The genie of golden life,
The genie of bright desire,
Wearing bangles of brass and coat of steel,
can both abduct a woman's soul on her lover's behalf.
The moral character of the white genie in man's bosom may be due to confusion of this spirit with the Light of the Prophet. Genies, destined for heaven, are moral beings, and belong to the several schools of Muslim belief. The others are capricious and do not distinguish between good and evil.

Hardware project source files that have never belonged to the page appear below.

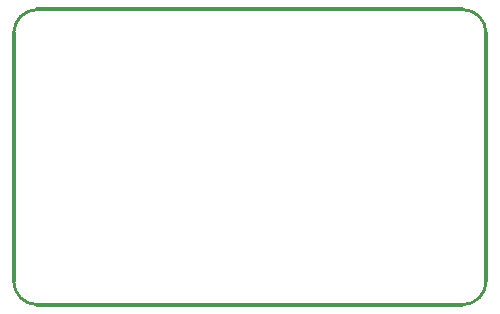
<source format=gm1>
G04*
G04 #@! TF.GenerationSoftware,Altium Limited,Altium Designer,24.1.2 (44)*
G04*
G04 Layer_Color=16711935*
%FSLAX44Y44*%
%MOMM*%
G71*
G04*
G04 #@! TF.SameCoordinates,92EDBDDB-073E-4DD7-8E9B-4F7EAADC4A97*
G04*
G04*
G04 #@! TF.FilePolarity,Positive*
G04*
G01*
G75*
%ADD31C,0.2540*%
%ADD32C,0.3000*%
D31*
X20000Y250000D02*
G03*
X0Y230000I0J-20000D01*
G01*
Y20000D02*
G03*
X20000Y0I20000J0D01*
G01*
X400000Y230000D02*
G03*
X380000Y250000I-20000J0D01*
G01*
Y0D02*
G03*
X400000Y20000I-0J20000D01*
G01*
D32*
X20000Y250000D02*
X380000D01*
X0Y20000D02*
Y230000D01*
X20000Y0D02*
X380000D01*
X400000Y20000D02*
Y230000D01*
M02*

</source>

The syncretism that has made the name of Malay jinn legion is patent in the Perak magician's address to "the procession of the thousand jinn." In that invocation the evil influence believed by Malay animists to invest the corpses of deer, Indonesian goblins of the soil, the Misty Beauty that floats over blind wells, the Piebald Pony, four spirit guardians of the corners of the world, Kala or Siva in his destructive form, Sri the Hindu Ceres, a Hindu Moon Fairy beautiful upon waters, the Herald of the World that dwells in the clouds with a name half Sanskrit half Arabic, Jamshid a spirit of the headlands bearing the name of a Persian king, the spirits of the Muslim dead-these and scores more are entreated so that the magician may display the wealth of his uncritical lore, offend none of the spirit world and let no genie escape the net of his magic.

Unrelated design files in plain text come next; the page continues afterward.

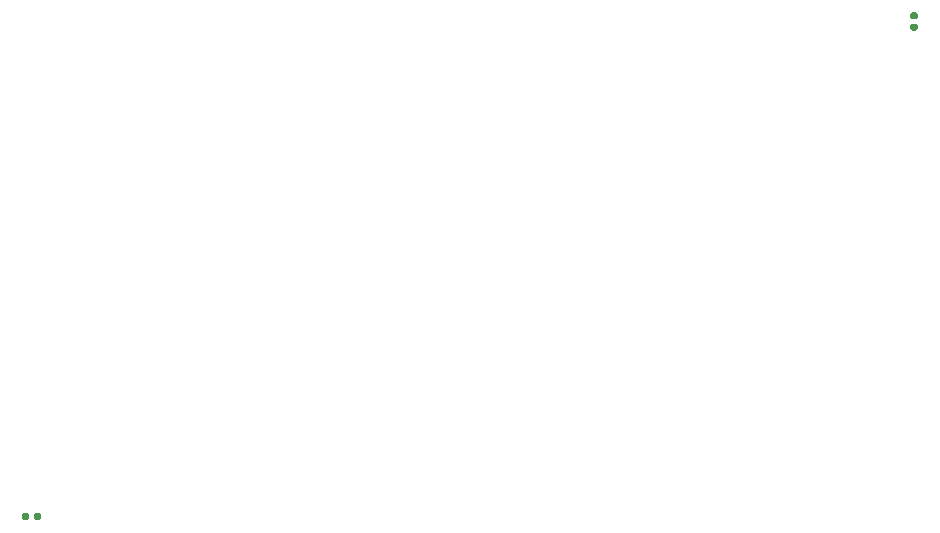
<source format=gbr>
G04 #@! TF.GenerationSoftware,KiCad,Pcbnew,(5.1.10)-1*
G04 #@! TF.CreationDate,2021-06-08T20:52:12+03:00*
G04 #@! TF.ProjectId,ScienceBoard-1,53636965-6e63-4654-926f-6172642d312e,rev?*
G04 #@! TF.SameCoordinates,Original*
G04 #@! TF.FileFunction,Paste,Bot*
G04 #@! TF.FilePolarity,Positive*
%FSLAX46Y46*%
G04 Gerber Fmt 4.6, Leading zero omitted, Abs format (unit mm)*
G04 Created by KiCad (PCBNEW (5.1.10)-1) date 2021-06-08 20:52:12*
%MOMM*%
%LPD*%
G01*
G04 APERTURE LIST*
G04 APERTURE END LIST*
G36*
G01*
X168066500Y-49848000D02*
X167721500Y-49848000D01*
G75*
G02*
X167574000Y-49700500I0J147500D01*
G01*
X167574000Y-49405500D01*
G75*
G02*
X167721500Y-49258000I147500J0D01*
G01*
X168066500Y-49258000D01*
G75*
G02*
X168214000Y-49405500I0J-147500D01*
G01*
X168214000Y-49700500D01*
G75*
G02*
X168066500Y-49848000I-147500J0D01*
G01*
G37*
G36*
G01*
X168066500Y-50818000D02*
X167721500Y-50818000D01*
G75*
G02*
X167574000Y-50670500I0J147500D01*
G01*
X167574000Y-50375500D01*
G75*
G02*
X167721500Y-50228000I147500J0D01*
G01*
X168066500Y-50228000D01*
G75*
G02*
X168214000Y-50375500I0J-147500D01*
G01*
X168214000Y-50670500D01*
G75*
G02*
X168066500Y-50818000I-147500J0D01*
G01*
G37*
G36*
G01*
X93975000Y-91775500D02*
X93975000Y-92120500D01*
G75*
G02*
X93827500Y-92268000I-147500J0D01*
G01*
X93532500Y-92268000D01*
G75*
G02*
X93385000Y-92120500I0J147500D01*
G01*
X93385000Y-91775500D01*
G75*
G02*
X93532500Y-91628000I147500J0D01*
G01*
X93827500Y-91628000D01*
G75*
G02*
X93975000Y-91775500I0J-147500D01*
G01*
G37*
G36*
G01*
X93005000Y-91775500D02*
X93005000Y-92120500D01*
G75*
G02*
X92857500Y-92268000I-147500J0D01*
G01*
X92562500Y-92268000D01*
G75*
G02*
X92415000Y-92120500I0J147500D01*
G01*
X92415000Y-91775500D01*
G75*
G02*
X92562500Y-91628000I147500J0D01*
G01*
X92857500Y-91628000D01*
G75*
G02*
X93005000Y-91775500I0J-147500D01*
G01*
G37*
M02*

</source>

An equally good example is found in the list of the guardian jinii of Perak, or, to give them their other name, the genies of the royal trumpets, whose indwelling spirits were fed and revived annually centuries before the coming of Islam. These include the Four Children of the Iron Pestle, Old Grannie from up-river, the Prince of the Rolling Waves, the Children of the Gaffer who lives in the sky. Brahma, Vishnu, and Indra are among them. King Solomon and 'Ali, the fourth Caliph, find a place. There are royal familiars of the State shaman and his assistant. There is the Raja of all the jinn, who is throned on the breeze of heaven. There is the Sultan of the Unsubstantial World (maya), who condescends to the ear-posies of kings from his throne on a crystal car that is followed by all the Sultans of the universe. And there are spirits with royal titles in Persian, and female fairies with Sanskrit names. The list shows a wide knowledge of Malay romances, like the Hikayat Shamsu'l-Bahrain and the Hikayat Indraputra, that are based on Indian models and full of heroes and genies with Indian names. Acquaintance with such literature was an esteemed accomplishment at Malay courts. Among the jinn regarded by Perak commoners is 'Umar Ummaiya, the Ulysses of the Persian romance of Amir Hamzah!